Israeli demographer and statistician

Sergio Della Pergola (סרג'ו דלה-פרגולה; born 7 September 1942) is an Italian-born Israeli demographer, statistician, and professor. He is an expert in demography and statistics related to the global Jewish population.

==Biography==
Della Pergola was born to a Jewish family in Trieste in September 1942. His grandfather was a rabbi. After World War II, the family settled in Milan, where Della Pergola was an active member of Jewish youth movements and student organizations. He immigrated to Israel in 1966, settling down in Jerusalem.

He holds an MA in political science from the University of Pavia and a PhD from the Hebrew University of Jerusalem. He is Professor Emeritus of population studies at the Hebrew University’s Avraham Harman Institute of Contemporary Jewry, where he was the Institute Chair and Director of the Division of Jewish Demography and Statistics and held the Shlomo Argov Chair in Israel–Diaspora Relations.

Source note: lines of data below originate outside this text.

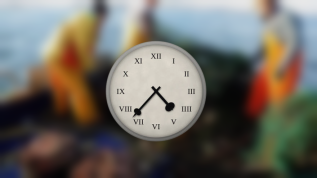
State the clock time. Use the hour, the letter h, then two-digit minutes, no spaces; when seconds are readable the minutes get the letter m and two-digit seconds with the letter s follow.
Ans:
4h37
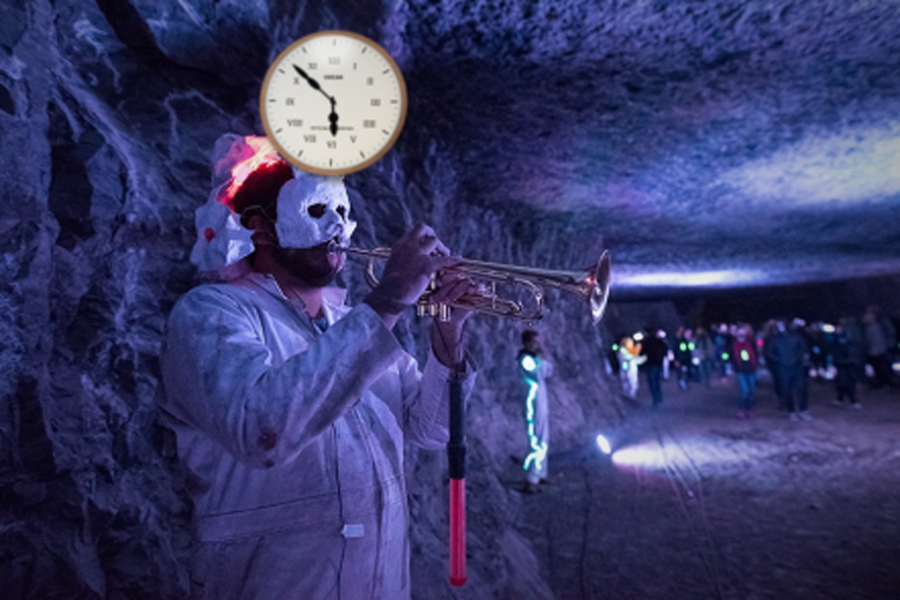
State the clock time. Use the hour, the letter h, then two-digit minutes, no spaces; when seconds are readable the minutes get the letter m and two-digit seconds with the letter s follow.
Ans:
5h52
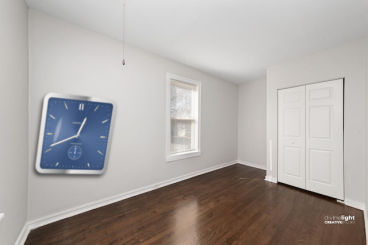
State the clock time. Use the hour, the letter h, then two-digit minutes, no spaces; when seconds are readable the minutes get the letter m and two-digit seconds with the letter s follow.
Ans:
12h41
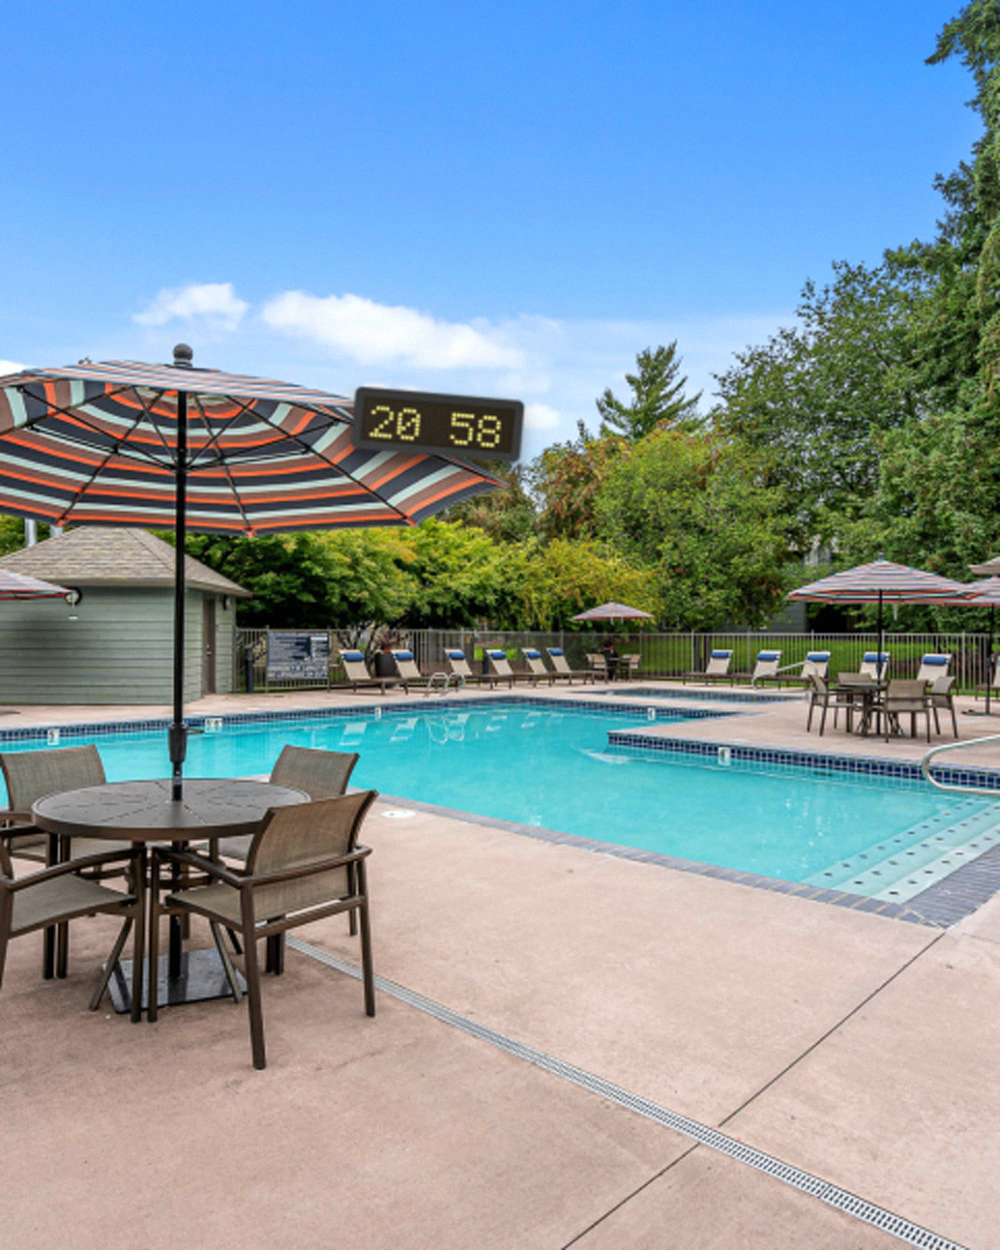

Della Pergola is married to Miriam Toaff (daughter of Elio Toaff), with whom he has four children.

==Career==
Della Pergola is a specialist on the demography of world Jewry and has published numerous books and over two hundred papers on historical demography, the family, international migration, Jewish identification, and population projections in the Jewish diaspora and in Israel. He has written extensively about demography in Israel and Palestine. He has lectured at over 70 universities and research centres in Western Europe, North America, and Latin America, and served as a senior policy consultant to the President of Israel, the Government of Israel, the Jerusalem Municipality, and many major national and international organizations.

He served on the National Technical Advisory Committee for the 1990 and 2000-2001 National Jewish Population Surveys and on the experts committee of the 2013 survey of Jewish Americans by the Pew Research Center in the United States. He was Visiting Professor at the Oxford Centre for Hebrew and Jewish Studies in 2002-2003, at Brandeis University in 2006, at the University of Illinois at Chicago in 2009, and at the University of California, Los Angeles, in 2010. He is a member of the Yad Vashem Committee for the Righteous of the Nations.

==Awards==
In 1999, Della Pergola won the Marshall Sklare Award for distinguished achievement from the Association for the Social Scientific Study of Jewry (ASSJ) and his award presentation was entitled: "Thoughts of a Jewish Demographer in the Year 2000". In 2013, he was awarded the Michael Landau Prize for Migration and Demography.